**Texte fourni**

*****

Et si l’IA était la chance des moins qualifiés?

Les progrès rapides de l’IA suscitent une grande inquiétude. Cette inquiétude concerne notamment les moins qualifiés. Dans un monde de véhicules autonomes, par exemple, que vont devenir les chauffeurs de poids-lourds et de taxis? Et si, pourtant, cette peur était infondée? Et si, au contraire, l’IA était une chance unique pour les moins qualifiés de compenser leur manque d’étude?

Il y a de cela déjà quelques années, je suis allé donner une formation en Russie. Arrivé à l’aéroport, je monte dans un taxi réservé par le client. Je ne parle pas russe, et le chauffeur m’a vite fait comprendre qu’il ne parlait ni français, ni anglais. Mais il avait mon nom, et savait visiblement où m’amener, et nous voilà partis. Je m’attendais donc à un parcours silencieux, mais au bout de quelques minutes, il s’est mis à parler. Interloqué je me suis demandé ce qui lui prenait. Quelle n’a pas été ma surprise d’entendre quelques secondes après une charmante voix féminine m’indiquer, en anglais, que sur la droite se tenait tel musée construit par Pierre le Grand, sur la gauche le monument dédié aux anciens combattants de la seconde guerre mondiale, etc. En fait, le chauffeur parlait dans son téléphone équipé de Google Translate. L’application reconnaissait sa parole, la traduisait, et la ressortait en anglais. Je n’en suis toujours pas vraiment revenu. Google Translate lui permet de transporter des clients dont il ne parle pas la langue. Il peut faire plus, avec moins d’énergie, malgré son manque de qualification évident. Sans Google Translate, il aurait dû se contenter de passagers locaux, moins rémunérateurs. En clair, son manque de qualification a été compensé par l’IA. Grâce à elle, le chauffeur de taxi peut parler 30 langues, ou peut-être 150.

*****

**À faire**
A: Dans le texte sur l'IA et les moins qualifiés, reprenez le passage en commençant à "Les progrès rapides" et en terminant à "leur manque d’étude?", et substituez "crainte" à "inquiétude".
B: Répondez à ces questions sur le texte sur l'IA et les moins qualifiés.
(i) Quels métiers sont cités comme exemples dans un monde de véhicules autonomes ?
(ii) Dans quel pays l'auteur est-il allé donner une formation ?
(iii) Quelle application équipait le téléphone du chauffeur ?
C: Rédigez la suite du texte sur l'IA et les moins qualifiés à partir de sa dernière phrase.

**Données extraites**
*****

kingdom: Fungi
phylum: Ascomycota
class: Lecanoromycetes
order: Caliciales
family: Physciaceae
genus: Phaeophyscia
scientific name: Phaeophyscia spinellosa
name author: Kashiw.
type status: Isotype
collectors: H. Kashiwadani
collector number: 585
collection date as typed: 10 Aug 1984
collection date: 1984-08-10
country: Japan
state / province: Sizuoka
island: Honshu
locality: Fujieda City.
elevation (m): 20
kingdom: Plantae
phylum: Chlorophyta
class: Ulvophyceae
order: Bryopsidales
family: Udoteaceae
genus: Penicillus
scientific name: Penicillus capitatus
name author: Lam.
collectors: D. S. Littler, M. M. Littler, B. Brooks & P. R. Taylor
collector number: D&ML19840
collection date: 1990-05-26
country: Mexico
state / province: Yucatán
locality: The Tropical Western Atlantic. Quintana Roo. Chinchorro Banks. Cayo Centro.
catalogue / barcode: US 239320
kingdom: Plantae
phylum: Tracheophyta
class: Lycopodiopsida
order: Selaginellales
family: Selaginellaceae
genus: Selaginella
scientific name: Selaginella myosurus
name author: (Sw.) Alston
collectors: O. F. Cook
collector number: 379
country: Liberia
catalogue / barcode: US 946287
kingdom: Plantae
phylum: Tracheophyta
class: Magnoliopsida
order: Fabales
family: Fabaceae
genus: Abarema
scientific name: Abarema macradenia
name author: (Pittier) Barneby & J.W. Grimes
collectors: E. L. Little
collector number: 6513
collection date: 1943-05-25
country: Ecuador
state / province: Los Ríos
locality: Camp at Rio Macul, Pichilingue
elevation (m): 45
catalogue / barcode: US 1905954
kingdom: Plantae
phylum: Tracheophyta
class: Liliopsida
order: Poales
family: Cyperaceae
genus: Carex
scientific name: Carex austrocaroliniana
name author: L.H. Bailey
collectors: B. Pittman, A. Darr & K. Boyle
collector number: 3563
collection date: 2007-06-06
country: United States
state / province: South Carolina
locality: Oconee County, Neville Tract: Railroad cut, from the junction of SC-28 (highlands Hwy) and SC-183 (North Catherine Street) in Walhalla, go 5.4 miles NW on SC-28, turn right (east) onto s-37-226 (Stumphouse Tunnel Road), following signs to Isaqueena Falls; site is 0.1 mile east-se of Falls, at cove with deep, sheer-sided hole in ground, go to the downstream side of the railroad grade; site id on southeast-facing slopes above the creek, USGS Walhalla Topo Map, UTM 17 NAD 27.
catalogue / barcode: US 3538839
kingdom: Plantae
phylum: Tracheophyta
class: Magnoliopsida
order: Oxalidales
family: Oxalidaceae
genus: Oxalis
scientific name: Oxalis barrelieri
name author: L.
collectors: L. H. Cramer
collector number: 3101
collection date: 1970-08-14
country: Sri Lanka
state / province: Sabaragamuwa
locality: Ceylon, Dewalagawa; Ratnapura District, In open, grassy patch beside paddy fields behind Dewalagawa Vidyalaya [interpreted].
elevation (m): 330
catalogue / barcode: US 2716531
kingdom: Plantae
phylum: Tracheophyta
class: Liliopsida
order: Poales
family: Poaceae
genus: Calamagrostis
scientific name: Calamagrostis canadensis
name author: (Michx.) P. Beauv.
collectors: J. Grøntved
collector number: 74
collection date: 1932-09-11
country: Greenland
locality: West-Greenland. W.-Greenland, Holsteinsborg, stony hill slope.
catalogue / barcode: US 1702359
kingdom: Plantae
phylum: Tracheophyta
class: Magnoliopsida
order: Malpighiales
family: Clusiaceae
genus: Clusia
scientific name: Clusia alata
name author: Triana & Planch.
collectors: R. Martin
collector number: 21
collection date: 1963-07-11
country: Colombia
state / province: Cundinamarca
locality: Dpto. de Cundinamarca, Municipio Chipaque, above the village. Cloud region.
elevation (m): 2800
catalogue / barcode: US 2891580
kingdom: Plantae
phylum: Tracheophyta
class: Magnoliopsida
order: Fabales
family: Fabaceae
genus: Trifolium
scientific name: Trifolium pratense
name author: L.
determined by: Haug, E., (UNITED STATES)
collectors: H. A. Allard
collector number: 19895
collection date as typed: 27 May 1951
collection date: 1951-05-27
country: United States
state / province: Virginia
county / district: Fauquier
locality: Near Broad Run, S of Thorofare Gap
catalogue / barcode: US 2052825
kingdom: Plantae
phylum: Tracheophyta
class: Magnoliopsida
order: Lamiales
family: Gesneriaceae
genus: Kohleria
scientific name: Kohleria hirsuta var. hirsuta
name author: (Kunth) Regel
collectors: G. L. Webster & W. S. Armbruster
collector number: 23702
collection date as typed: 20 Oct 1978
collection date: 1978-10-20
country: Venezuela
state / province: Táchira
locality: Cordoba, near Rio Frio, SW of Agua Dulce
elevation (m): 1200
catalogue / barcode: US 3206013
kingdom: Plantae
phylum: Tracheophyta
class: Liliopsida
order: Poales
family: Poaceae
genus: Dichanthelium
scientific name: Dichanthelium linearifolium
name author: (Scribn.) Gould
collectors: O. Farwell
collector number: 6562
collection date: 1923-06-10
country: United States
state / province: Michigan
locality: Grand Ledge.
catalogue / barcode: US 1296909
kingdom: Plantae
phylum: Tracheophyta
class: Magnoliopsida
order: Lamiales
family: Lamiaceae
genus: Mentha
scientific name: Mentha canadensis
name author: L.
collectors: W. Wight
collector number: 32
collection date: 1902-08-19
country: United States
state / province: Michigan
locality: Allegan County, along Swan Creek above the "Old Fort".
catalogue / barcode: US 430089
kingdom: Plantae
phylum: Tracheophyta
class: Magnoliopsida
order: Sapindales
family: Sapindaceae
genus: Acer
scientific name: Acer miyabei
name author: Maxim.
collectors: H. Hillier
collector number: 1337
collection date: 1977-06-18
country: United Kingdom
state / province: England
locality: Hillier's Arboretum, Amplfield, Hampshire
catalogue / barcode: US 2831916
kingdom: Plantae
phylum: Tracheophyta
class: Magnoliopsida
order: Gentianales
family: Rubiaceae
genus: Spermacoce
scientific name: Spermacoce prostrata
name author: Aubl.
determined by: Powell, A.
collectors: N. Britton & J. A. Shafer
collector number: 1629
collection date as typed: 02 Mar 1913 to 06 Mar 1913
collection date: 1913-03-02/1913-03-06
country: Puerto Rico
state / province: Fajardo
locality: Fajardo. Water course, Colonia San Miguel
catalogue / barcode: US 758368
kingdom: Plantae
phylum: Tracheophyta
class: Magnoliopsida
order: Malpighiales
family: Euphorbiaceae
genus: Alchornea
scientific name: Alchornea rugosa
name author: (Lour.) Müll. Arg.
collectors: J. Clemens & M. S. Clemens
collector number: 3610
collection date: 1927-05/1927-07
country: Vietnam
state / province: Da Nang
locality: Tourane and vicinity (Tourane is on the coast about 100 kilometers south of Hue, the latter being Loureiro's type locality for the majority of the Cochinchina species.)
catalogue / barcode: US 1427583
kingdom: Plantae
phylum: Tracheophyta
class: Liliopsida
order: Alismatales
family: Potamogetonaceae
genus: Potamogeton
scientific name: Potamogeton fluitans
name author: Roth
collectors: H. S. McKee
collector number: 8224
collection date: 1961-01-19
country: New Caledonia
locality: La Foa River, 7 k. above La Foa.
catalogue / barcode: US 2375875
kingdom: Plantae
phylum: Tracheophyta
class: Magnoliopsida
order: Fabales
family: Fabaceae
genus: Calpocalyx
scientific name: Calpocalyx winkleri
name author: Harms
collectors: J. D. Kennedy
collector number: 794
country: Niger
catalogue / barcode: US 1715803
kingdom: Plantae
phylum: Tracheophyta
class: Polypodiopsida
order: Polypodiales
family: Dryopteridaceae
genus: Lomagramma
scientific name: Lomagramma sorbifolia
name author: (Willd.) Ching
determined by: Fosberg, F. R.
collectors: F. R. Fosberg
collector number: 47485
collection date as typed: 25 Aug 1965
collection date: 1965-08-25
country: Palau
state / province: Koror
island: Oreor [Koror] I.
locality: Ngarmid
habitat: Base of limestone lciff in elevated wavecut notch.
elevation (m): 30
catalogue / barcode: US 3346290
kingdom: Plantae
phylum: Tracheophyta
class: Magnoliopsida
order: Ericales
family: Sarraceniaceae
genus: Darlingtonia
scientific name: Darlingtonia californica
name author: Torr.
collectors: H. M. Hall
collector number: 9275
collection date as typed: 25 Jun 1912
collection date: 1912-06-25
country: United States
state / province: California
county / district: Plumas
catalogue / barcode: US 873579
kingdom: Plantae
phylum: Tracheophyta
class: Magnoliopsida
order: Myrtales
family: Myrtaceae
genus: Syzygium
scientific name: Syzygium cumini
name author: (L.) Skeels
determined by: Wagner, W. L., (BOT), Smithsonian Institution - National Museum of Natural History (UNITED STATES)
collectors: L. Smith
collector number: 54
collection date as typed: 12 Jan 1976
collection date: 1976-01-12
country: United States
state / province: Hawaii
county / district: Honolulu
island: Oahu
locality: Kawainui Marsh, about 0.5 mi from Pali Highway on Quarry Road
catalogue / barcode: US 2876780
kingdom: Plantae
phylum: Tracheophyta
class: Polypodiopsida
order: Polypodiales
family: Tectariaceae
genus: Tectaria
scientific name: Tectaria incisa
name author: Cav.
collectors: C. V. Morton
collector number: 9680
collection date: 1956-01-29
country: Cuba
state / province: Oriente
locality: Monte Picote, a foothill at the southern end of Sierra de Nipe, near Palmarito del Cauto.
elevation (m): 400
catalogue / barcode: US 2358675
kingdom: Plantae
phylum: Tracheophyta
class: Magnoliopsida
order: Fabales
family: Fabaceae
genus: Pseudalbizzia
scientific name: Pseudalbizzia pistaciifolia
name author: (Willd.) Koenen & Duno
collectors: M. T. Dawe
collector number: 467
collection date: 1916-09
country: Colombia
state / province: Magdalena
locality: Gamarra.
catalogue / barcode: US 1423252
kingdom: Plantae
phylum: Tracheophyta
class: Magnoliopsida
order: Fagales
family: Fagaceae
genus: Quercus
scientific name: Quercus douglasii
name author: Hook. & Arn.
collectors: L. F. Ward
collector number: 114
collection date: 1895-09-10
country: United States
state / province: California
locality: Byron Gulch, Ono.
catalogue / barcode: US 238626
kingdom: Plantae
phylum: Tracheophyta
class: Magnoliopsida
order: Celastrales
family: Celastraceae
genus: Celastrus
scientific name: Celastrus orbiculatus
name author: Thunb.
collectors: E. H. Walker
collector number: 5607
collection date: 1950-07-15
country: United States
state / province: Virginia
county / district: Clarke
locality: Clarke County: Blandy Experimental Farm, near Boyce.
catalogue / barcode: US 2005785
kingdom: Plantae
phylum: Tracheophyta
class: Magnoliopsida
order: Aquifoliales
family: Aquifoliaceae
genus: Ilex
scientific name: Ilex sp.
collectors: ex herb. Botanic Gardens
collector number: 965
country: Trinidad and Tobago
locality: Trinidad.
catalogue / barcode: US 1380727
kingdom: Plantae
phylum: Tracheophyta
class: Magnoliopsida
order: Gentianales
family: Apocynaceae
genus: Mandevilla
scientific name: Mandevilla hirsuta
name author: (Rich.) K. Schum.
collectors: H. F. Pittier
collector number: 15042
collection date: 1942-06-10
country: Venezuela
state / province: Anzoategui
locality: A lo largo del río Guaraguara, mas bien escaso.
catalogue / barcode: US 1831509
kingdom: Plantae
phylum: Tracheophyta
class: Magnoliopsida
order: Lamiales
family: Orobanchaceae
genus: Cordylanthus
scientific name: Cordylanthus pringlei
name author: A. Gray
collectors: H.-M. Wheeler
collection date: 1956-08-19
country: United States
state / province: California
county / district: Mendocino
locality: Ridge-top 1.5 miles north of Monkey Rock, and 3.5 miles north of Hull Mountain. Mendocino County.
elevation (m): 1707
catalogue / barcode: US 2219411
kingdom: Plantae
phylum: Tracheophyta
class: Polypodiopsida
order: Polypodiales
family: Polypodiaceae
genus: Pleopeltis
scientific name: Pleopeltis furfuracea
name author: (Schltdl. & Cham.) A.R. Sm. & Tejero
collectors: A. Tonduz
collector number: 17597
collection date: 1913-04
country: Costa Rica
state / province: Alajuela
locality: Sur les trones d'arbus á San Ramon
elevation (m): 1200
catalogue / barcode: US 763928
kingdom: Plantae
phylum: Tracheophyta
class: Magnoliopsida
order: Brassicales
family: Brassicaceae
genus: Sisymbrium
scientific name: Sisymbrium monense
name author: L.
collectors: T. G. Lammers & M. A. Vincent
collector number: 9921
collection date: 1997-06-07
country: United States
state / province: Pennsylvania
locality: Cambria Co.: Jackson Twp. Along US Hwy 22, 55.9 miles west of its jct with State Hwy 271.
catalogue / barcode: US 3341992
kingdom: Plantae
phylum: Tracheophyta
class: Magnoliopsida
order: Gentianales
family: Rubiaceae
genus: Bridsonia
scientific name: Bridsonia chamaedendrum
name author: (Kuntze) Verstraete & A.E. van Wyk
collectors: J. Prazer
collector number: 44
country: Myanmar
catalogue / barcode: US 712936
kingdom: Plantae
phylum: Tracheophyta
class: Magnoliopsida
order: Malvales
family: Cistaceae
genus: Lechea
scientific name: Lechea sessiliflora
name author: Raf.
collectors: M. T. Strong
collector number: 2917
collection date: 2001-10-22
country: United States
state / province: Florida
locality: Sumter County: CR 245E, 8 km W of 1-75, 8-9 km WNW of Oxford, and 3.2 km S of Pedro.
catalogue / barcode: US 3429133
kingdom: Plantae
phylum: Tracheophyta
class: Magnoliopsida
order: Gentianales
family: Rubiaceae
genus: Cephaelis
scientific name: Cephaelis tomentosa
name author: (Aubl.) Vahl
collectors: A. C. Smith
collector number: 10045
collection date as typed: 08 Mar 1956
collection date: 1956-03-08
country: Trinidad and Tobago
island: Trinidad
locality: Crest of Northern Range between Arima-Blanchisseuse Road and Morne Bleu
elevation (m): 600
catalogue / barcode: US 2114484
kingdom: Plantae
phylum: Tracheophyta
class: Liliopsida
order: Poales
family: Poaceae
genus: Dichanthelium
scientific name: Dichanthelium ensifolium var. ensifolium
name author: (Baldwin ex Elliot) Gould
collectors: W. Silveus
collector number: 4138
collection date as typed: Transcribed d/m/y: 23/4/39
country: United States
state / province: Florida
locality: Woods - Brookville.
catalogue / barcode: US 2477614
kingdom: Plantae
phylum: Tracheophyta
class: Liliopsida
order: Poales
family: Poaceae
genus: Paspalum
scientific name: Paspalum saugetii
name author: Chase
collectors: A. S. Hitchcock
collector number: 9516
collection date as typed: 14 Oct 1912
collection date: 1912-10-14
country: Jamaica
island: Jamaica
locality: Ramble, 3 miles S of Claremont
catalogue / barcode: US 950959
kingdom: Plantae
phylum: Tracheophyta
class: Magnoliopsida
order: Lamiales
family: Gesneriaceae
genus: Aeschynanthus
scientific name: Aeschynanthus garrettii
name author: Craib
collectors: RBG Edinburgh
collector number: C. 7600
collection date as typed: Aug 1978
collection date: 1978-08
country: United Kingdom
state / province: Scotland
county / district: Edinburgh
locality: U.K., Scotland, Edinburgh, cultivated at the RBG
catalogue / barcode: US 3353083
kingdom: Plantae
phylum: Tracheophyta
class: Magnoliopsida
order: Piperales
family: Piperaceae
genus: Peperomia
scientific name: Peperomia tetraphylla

*****

**Réponses aux consignes**
A:
Les progrès rapides de l’IA suscitent une grande crainte. Cette crainte concerne notamment les moins qualifiés. Dans un monde de véhicules autonomes, par exemple, que vont devenir les chauffeurs de poids-lourds et de taxis? Et si, pourtant, cette peur était infondée? Et si, au contraire, l’IA était une chance unique pour les moins qualifiés de compenser leur manque d’étude?

B:
(i) Les chauffeurs de poids-lourds et de taxis.
(ii) En Russie.
(iii) Google Translate.

C:
Dans un article précédent, j’évoquais l’image qu’utilisait Steve Jobs pour montrer les effets de la révolution du logiciel lorsqu’il déclarait que l’ordinateur était une bicyclette pour l’esprit. Par cela, il voulait dire que l’Homme avait inventé un outil lui permettant de faire beaucoup plus qu’il ne pouvait faire naturellement. Il concluait: la principale différence entre les humains et les animaux est que les humains fabriquent des outils pour faire plus avec moins d’énergie, et ainsi démultiplier leurs capacités naturelles pourtant limitées. L’intelligence artificielle, c’est la bicyclette… puissance 10. Elle va permettre aux humains de faire plus, considérablement plus, avec moins d’énergie.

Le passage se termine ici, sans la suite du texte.